Schweres Spiel für Levnaic-Truppe

Von gewissem Reiz ist auch die Begegnung zwischen Sachsenligist SG Taucha und dem Oberliga-neunten Inter Leipzig. Die Gastgeber sind derzeit das beste landesliga-Team aus dem Leipziger „Sprengel“, nach dem überzeugenden 4:0-Sieg in Riesa belegen die Männer von Trainer Marcus Jeckel Rang sieben. Inter musste hingegen unterlag zuletzt in Rudolstadt knapp 0:1, ohne schlecht gespielt zu haben.

Die Gäste sind pro forma natürlich Favorit, doch die Tauchaer wittern ihre Chancen. „Wir sind in einer Phase, in der wir mutig spielen“, stellt Coach Marcus Jeckel selbstbewusst fest, relativiert aber mit Bezug zum Match gegen Inter: „Wir wissen freilich, dass wir am Sonnabend eine stabile Abwehr brauchen.“ Außerdem seien einige Akteure angeschlagen. Und Paul Lehmann, der in Riesa zweimal traf, weilt im Urlaub.
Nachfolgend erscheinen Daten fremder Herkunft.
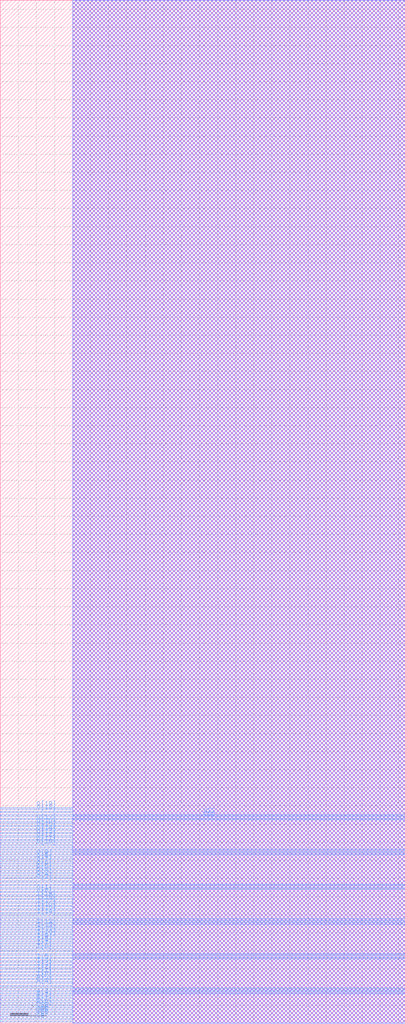
<source format=lef>
VERSION 5.6 ;
BUSBITCHARS "[]" ;
DIVIDERCHAR "/" ;

MACRO SRAM1RW64x20
  CLASS BLOCK ;
  ORIGIN 0 0 ;
  FOREIGN SRAM1RW64x20 0 0 ;
  SIZE 22.368 BY 56.512 ;
  SYMMETRY X Y ;
  SITE coreSite ;
  PIN VDD
    DIRECTION INOUT ;
    USE POWER ;
    PORT 
      LAYER M4 ;
        RECT 0.0 1.632 22.368 1.728 ;
        RECT 0.0 3.552 22.368 3.648 ;
        RECT 0.0 5.472 22.368 5.568 ;
        RECT 0.0 7.392 22.368 7.488 ;
        RECT 0.0 9.312 22.368 9.408 ;
        RECT 0.0 11.232 22.368 11.328 ;
    END 
  END VDD
  PIN VSS
    DIRECTION INOUT ;
    USE GROUND ;
    PORT 
      LAYER M4 ;
        RECT 0.0 1.824 22.368 1.92 ;
        RECT 0.0 3.744 22.368 3.84 ;
        RECT 0.0 5.664 22.368 5.76 ;
        RECT 0.0 7.584 22.368 7.68 ;
        RECT 0.0 9.504 22.368 9.6 ;
        RECT 0.0 11.424 22.368 11.52 ;
    END 
  END VSS
  PIN CE
    DIRECTION INPUT ;
    USE SIGNAL ;
    PORT 
      LAYER M4 ;
        RECT 0.0 0.096 4.0 0.192 ;
    END 
  END CE
  PIN WEB
    DIRECTION INPUT ;
    USE SIGNAL ;
    PORT 
      LAYER M4 ;
        RECT 0.0 0.288 4.0 0.384 ;
    END 
  END WEB
  PIN OEB
    DIRECTION INPUT ;
    USE SIGNAL ;
    PORT 
      LAYER M4 ;
        RECT 0.0 0.48 4.0 0.576 ;
    END 
  END OEB
  PIN CSB
    DIRECTION INPUT ;
    USE SIGNAL ;
    PORT 
      LAYER M4 ;
        RECT 0.0 0.672 4.0 0.768 ;
    END 
  END CSB
  PIN A[0]
    DIRECTION INPUT ;
    USE SIGNAL ;
    PORT 
      LAYER M4 ;
        RECT 0.0 0.864 4.0 0.96 ;
    END 
  END A[0]
  PIN A[1]
    DIRECTION INPUT ;
    USE SIGNAL ;
    PORT 
      LAYER M4 ;
        RECT 0.0 1.056 4.0 1.152 ;
    END 
  END A[1]
  PIN A[2]
    DIRECTION INPUT ;
    USE SIGNAL ;
    PORT 
      LAYER M4 ;
        RECT 0.0 1.248 4.0 1.344 ;
    END 
  END A[2]
  PIN A[3]
    DIRECTION INPUT ;
    USE SIGNAL ;
    PORT 
      LAYER M4 ;
        RECT 0.0 1.44 4.0 1.536 ;
    END 
  END A[3]
  PIN A[4]
    DIRECTION INPUT ;
    USE SIGNAL ;
    PORT 
      LAYER M4 ;
        RECT 0.0 2.016 4.0 2.112 ;
    END 
  END A[4]
  PIN A[5]
    DIRECTION INPUT ;
    USE SIGNAL ;
    PORT 
      LAYER M4 ;
        RECT 0.0 2.208 4.0 2.304 ;
    END 
  END A[5]
  PIN I[0]
    DIRECTION INPUT ;
    USE SIGNAL ;
    PORT 
      LAYER M4 ;
        RECT 0.0 2.4 4.0 2.496 ;
    END 
  END I[0]
  PIN I[1]
    DIRECTION INPUT ;
    USE SIGNAL ;
    PORT 
      LAYER M4 ;
        RECT 0.0 2.592 4.0 2.688 ;
    END 
  END I[1]
  PIN I[2]
    DIRECTION INPUT ;
    USE SIGNAL ;
    PORT 
      LAYER M4 ;
        RECT 0.0 2.784 4.0 2.88 ;
    END 
  END I[2]
  PIN I[3]
    DIRECTION INPUT ;
    USE SIGNAL ;
    PORT 
      LAYER M4 ;
        RECT 0.0 2.976 4.0 3.072 ;
    END 
  END I[3]
  PIN I[4]
    DIRECTION INPUT ;
    USE SIGNAL ;
    PORT 
      LAYER M4 ;
        RECT 0.0 3.168 4.0 3.264 ;
    END 
  END I[4]
  PIN I[5]
    DIRECTION INPUT ;
    USE SIGNAL ;
    PORT 
      LAYER M4 ;
        RECT 0.0 3.36 4.0 3.456 ;
    END 
  END I[5]
  PIN I[6]
    DIRECTION INPUT ;
    USE SIGNAL ;
    PORT 
      LAYER M4 ;
        RECT 0.0 3.936 4.0 4.032 ;
    END 
  END I[6]
  PIN I[7]
    DIRECTION INPUT ;
    USE SIGNAL ;
    PORT 
      LAYER M4 ;
        RECT 0.0 4.128 4.0 4.224 ;
    END 
  END I[7]
  PIN I[8]
    DIRECTION INPUT ;
    USE SIGNAL ;
    PORT 
      LAYER M4 ;
        RECT 0.0 4.32 4.0 4.416 ;
    END 
  END I[8]
  PIN I[9]
    DIRECTION INPUT ;
    USE SIGNAL ;
    PORT 
      LAYER M4 ;
        RECT 0.0 4.512 4.0 4.608 ;
    END 
  END I[9]
  PIN I[10]
    DIRECTION INPUT ;
    USE SIGNAL ;
    PORT 
      LAYER M4 ;
        RECT 0.0 4.704 4.0 4.8 ;
    END 
  END I[10]
  PIN I[11]
    DIRECTION INPUT ;
    USE SIGNAL ;
    PORT 
      LAYER M4 ;
        RECT 0.0 4.896 4.0 4.992 ;
    END 
  END I[11]
  PIN I[12]
    DIRECTION INPUT ;
    USE SIGNAL ;
    PORT 
      LAYER M4 ;
        RECT 0.0 5.088 4.0 5.184 ;
    END 
  END I[12]
  PIN I[13]
    DIRECTION INPUT ;
    USE SIGNAL ;
    PORT 
      LAYER M4 ;
        RECT 0.0 5.28 4.0 5.376 ;
    END 
  END I[13]
  PIN I[14]
    DIRECTION INPUT ;
    USE SIGNAL ;
    PORT 
      LAYER M4 ;
        RECT 0.0 5.856 4.0 5.952 ;
    END 
  END I[14]
  PIN I[15]
    DIRECTION INPUT ;
    USE SIGNAL ;
    PORT 
      LAYER M4 ;
        RECT 0.0 6.048 4.0 6.144 ;
    END 
  END I[15]
  PIN I[16]
    DIRECTION INPUT ;
    USE SIGNAL ;
    PORT 
      LAYER M4 ;
        RECT 0.0 6.24 4.0 6.336 ;
    END 
  END I[16]
  PIN I[17]
    DIRECTION INPUT ;
    USE SIGNAL ;
    PORT 
      LAYER M4 ;
        RECT 0.0 6.432 4.0 6.528 ;
    END 
  END I[17]
  PIN I[18]
    DIRECTION INPUT ;
    USE SIGNAL ;
    PORT 
      LAYER M4 ;
        RECT 0.0 6.624 4.0 6.72 ;
    END 
  END I[18]
  PIN I[19]
    DIRECTION INPUT ;
    USE SIGNAL ;
    PORT 
      LAYER M4 ;
        RECT 0.0 6.816 4.0 6.912 ;
    END 
  END I[19]
  PIN O[0]
    DIRECTION OUTPUT ;
    USE SIGNAL ;
    PORT 
      LAYER M4 ;
        RECT 0.0 7.008 4.0 7.104 ;
    END 
  END O[0]
  PIN O[1]
    DIRECTION OUTPUT ;
    USE SIGNAL ;
    PORT 
      LAYER M4 ;
        RECT 0.0 7.2 4.0 7.296 ;
    END 
  END O[1]
  PIN O[2]
    DIRECTION OUTPUT ;
    USE SIGNAL ;
    PORT 
      LAYER M4 ;
        RECT 0.0 7.776 4.0 7.872 ;
    END 
  END O[2]
  PIN O[3]
    DIRECTION OUTPUT ;
    USE SIGNAL ;
    PORT 
      LAYER M4 ;
        RECT 0.0 7.968 4.0 8.064 ;
    END 
  END O[3]
  PIN O[4]
    DIRECTION OUTPUT ;
    USE SIGNAL ;
    PORT 
      LAYER M4 ;
        RECT 0.0 8.16 4.0 8.256 ;
    END 
  END O[4]
  PIN O[5]
    DIRECTION OUTPUT ;
    USE SIGNAL ;
    PORT 
      LAYER M4 ;
        RECT 0.0 8.352 4.0 8.448 ;
    END 
  END O[5]
  PIN O[6]
    DIRECTION OUTPUT ;
    USE SIGNAL ;
    PORT 
      LAYER M4 ;
        RECT 0.0 8.544 4.0 8.64 ;
    END 
  END O[6]
  PIN O[7]
    DIRECTION OUTPUT ;
    USE SIGNAL ;
    PORT 
      LAYER M4 ;
        RECT 0.0 8.736 4.0 8.832 ;
    END 
  END O[7]
  PIN O[8]
    DIRECTION OUTPUT ;
    USE SIGNAL ;
    PORT 
      LAYER M4 ;
        RECT 0.0 8.928 4.0 9.024 ;
    END 
  END O[8]
  PIN O[9]
    DIRECTION OUTPUT ;
    USE SIGNAL ;
    PORT 
      LAYER M4 ;
        RECT 0.0 9.12 4.0 9.216 ;
    END 
  END O[9]
  PIN O[10]
    DIRECTION OUTPUT ;
    USE SIGNAL ;
    PORT 
      LAYER M4 ;
        RECT 0.0 9.696 4.0 9.792 ;
    END 
  END O[10]
  PIN O[11]
    DIRECTION OUTPUT ;
    USE SIGNAL ;
    PORT 
      LAYER M4 ;
        RECT 0.0 9.888 4.0 9.984 ;
    END 
  END O[11]
  PIN O[12]
    DIRECTION OUTPUT ;
    USE SIGNAL ;
    PORT 
      LAYER M4 ;
        RECT 0.0 10.08 4.0 10.176 ;
    END 
  END O[12]
  PIN O[13]
    DIRECTION OUTPUT ;
    USE SIGNAL ;
    PORT 
      LAYER M4 ;
        RECT 0.0 10.272 4.0 10.368 ;
    END 
  END O[13]
  PIN O[14]
    DIRECTION OUTPUT ;
    USE SIGNAL ;
    PORT 
      LAYER M4 ;
        RECT 0.0 10.464 4.0 10.56 ;
    END 
  END O[14]
  PIN O[15]
    DIRECTION OUTPUT ;
    USE SIGNAL ;
    PORT 
      LAYER M4 ;
        RECT 0.0 10.656 4.0 10.752 ;
    END 
  END O[15]
  PIN O[16]
    DIRECTION OUTPUT ;
    USE SIGNAL ;
    PORT 
      LAYER M4 ;
        RECT 0.0 10.848 4.0 10.944 ;
    END 
  END O[16]
  PIN O[17]
    DIRECTION OUTPUT ;
    USE SIGNAL ;
    PORT 
      LAYER M4 ;
        RECT 0.0 11.04 4.0 11.136 ;
    END 
  END O[17]
  PIN O[18]
    DIRECTION OUTPUT ;
    USE SIGNAL ;
    PORT 
      LAYER M4 ;
        RECT 0.0 11.616 4.0 11.712 ;
    END 
  END O[18]
  PIN O[19]
    DIRECTION OUTPUT ;
    USE SIGNAL ;
    PORT 
      LAYER M4 ;
        RECT 0.0 11.808 4.0 11.904 ;
    END 
  END O[19]
  OBS 
    LAYER M1 ;
      RECT 4.0 0.0 22.368 56.512 ;
    LAYER M2 ;
      RECT 4.0 0.0 22.368 56.512 ;
    LAYER M3 ;
      RECT 4.0 0.0 22.368 56.512 ;
  END 
END SRAM1RW64x20

END LIBRARY
</source>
Inter-Trainer Zoran Levnaic hat seine Stammspieler fast alle dabei, der Einsatz von Abwehrspieler Robin Glänzel ist verletzungsbedingt jedoch noch fraglich. „Wir müssen aufpassen, es wird sicher ein schweres Spiel“, glaubt Levnaic, „aber wenn wir unser Spiel auf den Platz bringen, werden wir weiterkommen.“ Der Oberliga-Zweite FC Eilenburg tritt am Sonntag beim Dresdner Stadtoberligisten SG Weißig (drei Klassen tiefer) an.